Immunofluorescence and confocal analysis of brain sections of representative mice. Single confocal planes and orthoprojections acquired in Z-stack are shown from individual and merged fluorescent signals. (A) HA signal was detected within microglia cells stained for the F4/80 marker. (B) ARSA-HA was correctly localized within the Lamp1⁺ lysosomal compartment of microglia, here stained for the isolectin B4 (IsoB4) marker. (C and E) HA signal was also detected within NeuN⁺ neurons and calbindin⁺ Purkinje cells (Calb) in close contact with IsoB4⁺ microglia, indicating the occurrence of enzyme transfer from ARSA-producing microglia to neurons. (D and F) The tagged enzyme was correctly sorted to the lysosomal compartment in NeuN⁺ neurons and calbindin⁺ Purkinje cells. (G–I) ARSA-HA was also detected in GFAP-positive astrocytes (G, magnification shown in far right panel) and in a few MBP-positive (H) and CNPase-positive (I) oligodendrocytes, as shown by arrows in magnified panels on the right. Scale bar: 90 μm (E, G, and H); 80 μm (A and I); 60 μm (C and magnified panels in G and I); 50 μm (D); 40 μm (magnified panel in H); 30 μm (F); and 20 μm (B).

Figure 5. Enzyme biodistribution in neurogenic areas of the CNS and in the PNS of GT-treated mice.

Immunofluorescence and confocal analysis of brain (A–C), sciatic nerve (D), and DRG (E) sections of representative mice.

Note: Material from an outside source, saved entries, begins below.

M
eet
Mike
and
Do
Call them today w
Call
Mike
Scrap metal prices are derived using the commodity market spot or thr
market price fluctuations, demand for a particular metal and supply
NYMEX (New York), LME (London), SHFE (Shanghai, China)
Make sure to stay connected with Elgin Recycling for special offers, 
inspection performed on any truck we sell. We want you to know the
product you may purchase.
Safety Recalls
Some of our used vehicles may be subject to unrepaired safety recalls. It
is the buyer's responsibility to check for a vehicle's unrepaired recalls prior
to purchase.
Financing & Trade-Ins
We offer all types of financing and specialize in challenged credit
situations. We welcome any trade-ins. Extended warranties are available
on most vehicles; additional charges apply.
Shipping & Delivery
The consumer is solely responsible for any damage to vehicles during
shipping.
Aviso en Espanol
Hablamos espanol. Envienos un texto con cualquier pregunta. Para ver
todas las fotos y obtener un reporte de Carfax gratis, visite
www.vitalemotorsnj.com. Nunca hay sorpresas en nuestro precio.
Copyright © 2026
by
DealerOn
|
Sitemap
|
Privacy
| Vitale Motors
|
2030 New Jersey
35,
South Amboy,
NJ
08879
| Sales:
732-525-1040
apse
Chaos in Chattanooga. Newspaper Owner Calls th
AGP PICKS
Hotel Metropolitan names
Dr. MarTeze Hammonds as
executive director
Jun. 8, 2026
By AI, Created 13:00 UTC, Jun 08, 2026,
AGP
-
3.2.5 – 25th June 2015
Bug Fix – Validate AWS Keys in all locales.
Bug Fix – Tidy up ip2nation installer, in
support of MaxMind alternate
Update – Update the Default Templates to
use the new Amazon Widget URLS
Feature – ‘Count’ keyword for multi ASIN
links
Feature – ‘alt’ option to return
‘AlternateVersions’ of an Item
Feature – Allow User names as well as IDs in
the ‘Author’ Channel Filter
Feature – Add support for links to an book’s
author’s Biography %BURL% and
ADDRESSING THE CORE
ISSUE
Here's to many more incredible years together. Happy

Single confocal planes and orthoprojections acquired in Z-stack are shown from individual and merged fluorescent signals. (A–C) The ARSA-HA was found in adult neural stem cell areas, such as in the hippocampus (A and B), within different cell types, including NeuN, GFAP- and nestin-positive cells, and in the subventricular zone (C), within GFAP-positive and nestin-positive cells. (D and E) In the PNS, ARSA-HA was detected in S100-positive SCs in the sciatic nerve (D) as well as in sensory neurons in DRG (E). Scale bar: 60 μm (A); 50 μm (E); 40 μm (B and C); and 15 μm (D). TPIII, Topro III.

Figure 6. Enzyme biodistribution in ARSA-HA/FAH^–/– chimeras.

(A) Immunohistochemistry of a liver section from a representative chimeric mouse showing FAH⁺ hepatocytes from ARSA-HA–transgenic donors repopulating the FAH^–/– recipient. Scale bar: 20 μm. (B) Western blot analysis of liver samples from chimeric (nos. 17, 19, 23, and 26), control FAH^+/– (Co), GT-treated (GT: 2 different animals), and transgenic mice. Blot hybridization with anti-HA antibody (upper panel) showed ARSA-HA expression in chimeric mice and detectable protein in the GT mouse. GAPDH hybridization was used for normalization (lower panel). The engraftment of ARSA-HA, FAH⁺ hepatocytes was quantified by the percentage of FAH⁺ cells on liver sections (C) and by ARSA-HA activity of liver samples, expressed as fold increase compared with FAH^+/– levels (D). LV content in the liver is expressed in CpC (right y axes in C and D). (E) ARSA-HA activity was detected in the serum of GT and chimeric mice, indicating that the tagged enzyme was secreted into the bloodstream. (F–J) Confocal immunofluorescence and Western blot analysis of kidney (F and G), DRG (H), and brain (I and J) from representative mice. For Western blots, anti-HA hybridization is shown in the upper panels, anti-GAPDH in the lower panels, and MW markers on the right (in kDa). ARSA-HA signal was detected in the kidney and DRG of transgenic, GT, and chimeric mice. In contrast, the signal was detected only in the brain of transgenic and GT mice, not of chimeric mice, indicating that ARSA-HA could not reach the brain from the bloodstream. Scale bar: 20 μm.